[Chart interpretation exercises]
══════════════════════════════
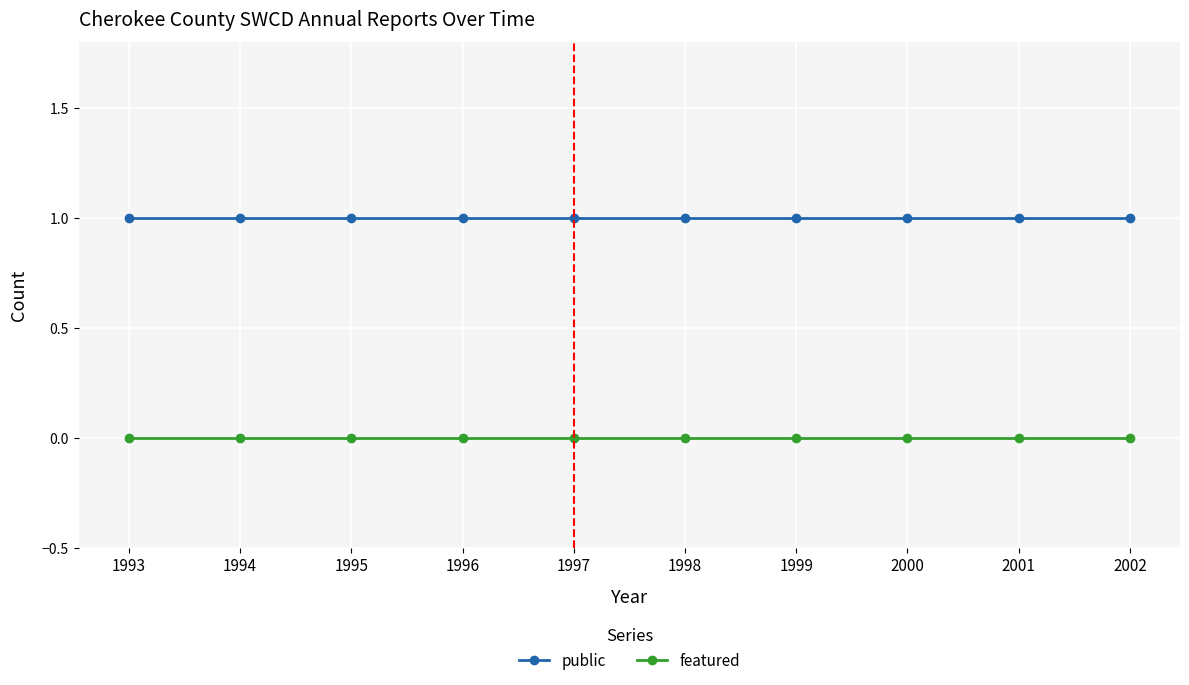

Reading left to right, what are all the values shown in this chart?

public: 1	1	1	1	1	1	1	1	1	1
featured: 0	0	0	0	0	0	0	0	0	0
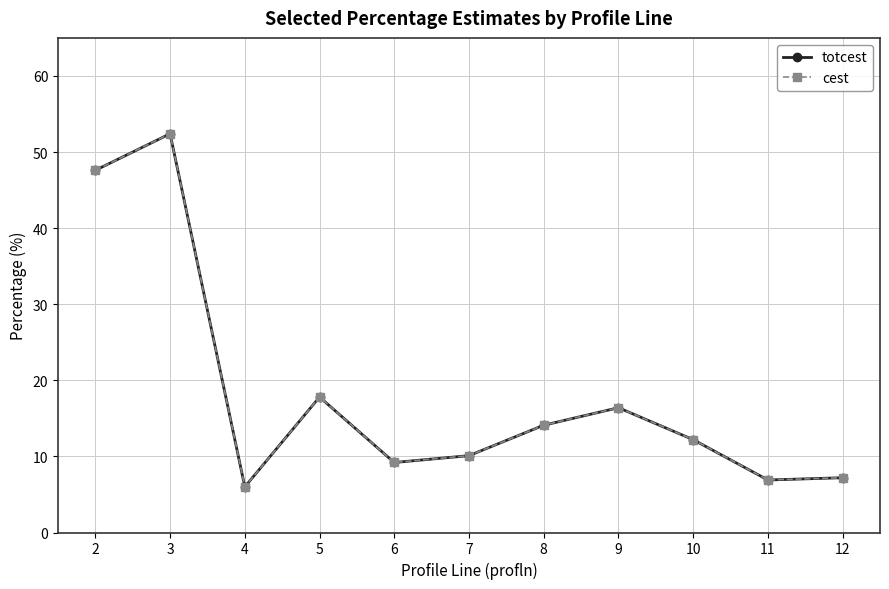

At which label does cest reach its peak?

3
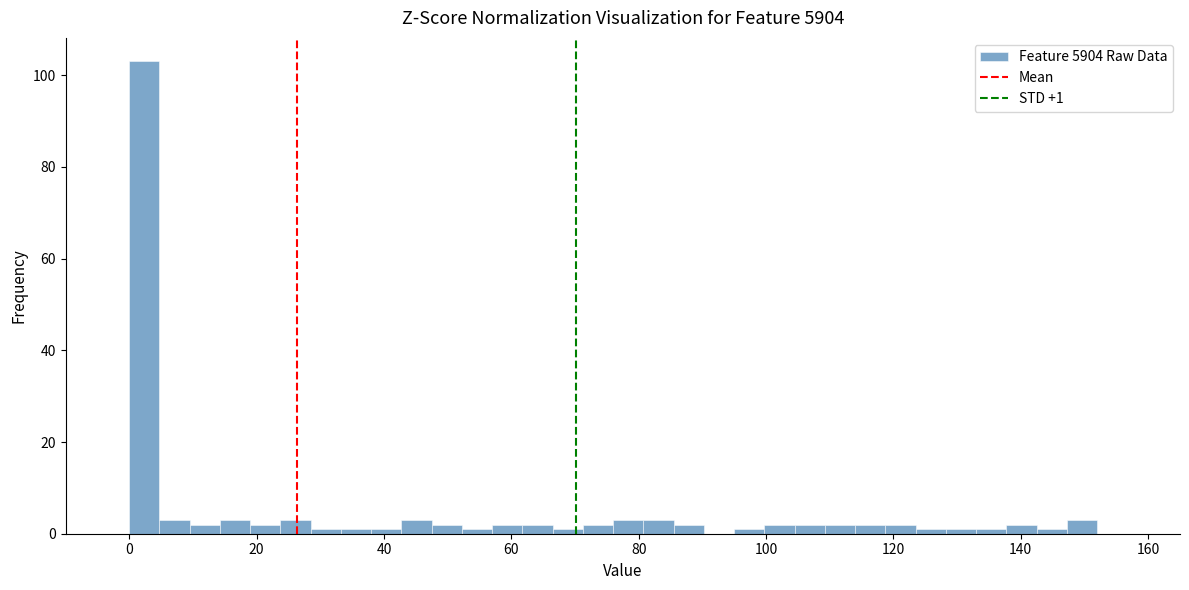

Around what value on the x-axis is the tallest bar? Give the approximate position of its centre, as read against the axis.

2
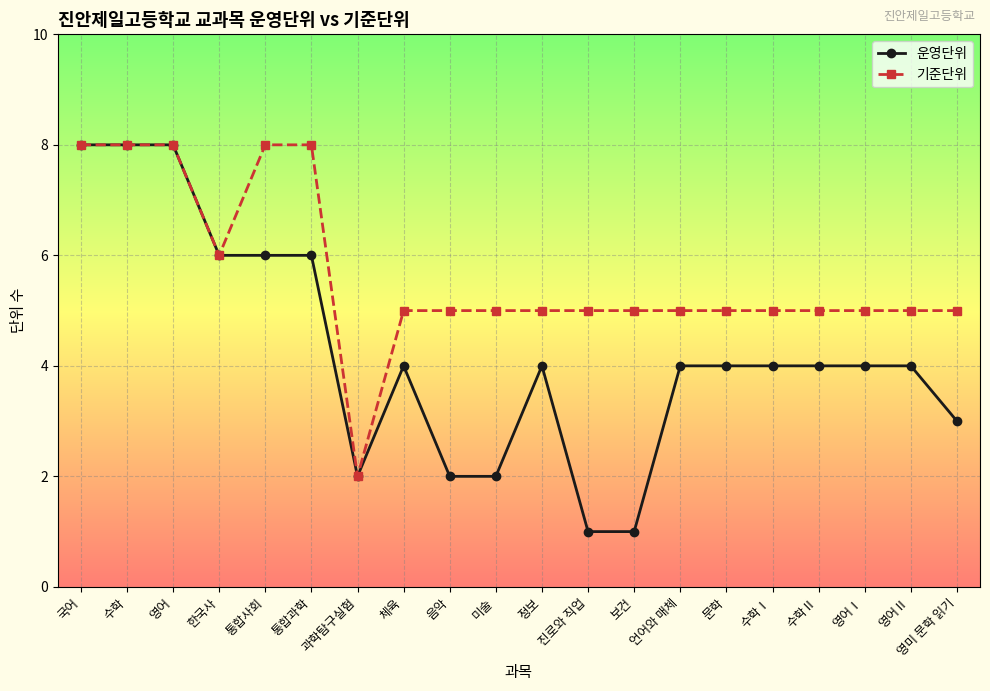

What is the approximate value of 운영단위 at 진로와 직업?

1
══════════════════════════════
Please convert each line of the items above into a numbered list, skipping blank lines and leaving out the pictures.

1. Reading left to right, what are all the values shown in this chart?
2. public: 1	1	1	1	1	1	1	1	1	1
3. featured: 0	0	0	0	0	0	0	0	0	0
4. At which label does cest reach its peak?
5. 3
6. Around what value on the x-axis is the tallest bar? Give the approximate position of its centre, as read against the axis.
7. 2
8. What is the approximate value of 운영단위 at 진로와 직업?
9. 1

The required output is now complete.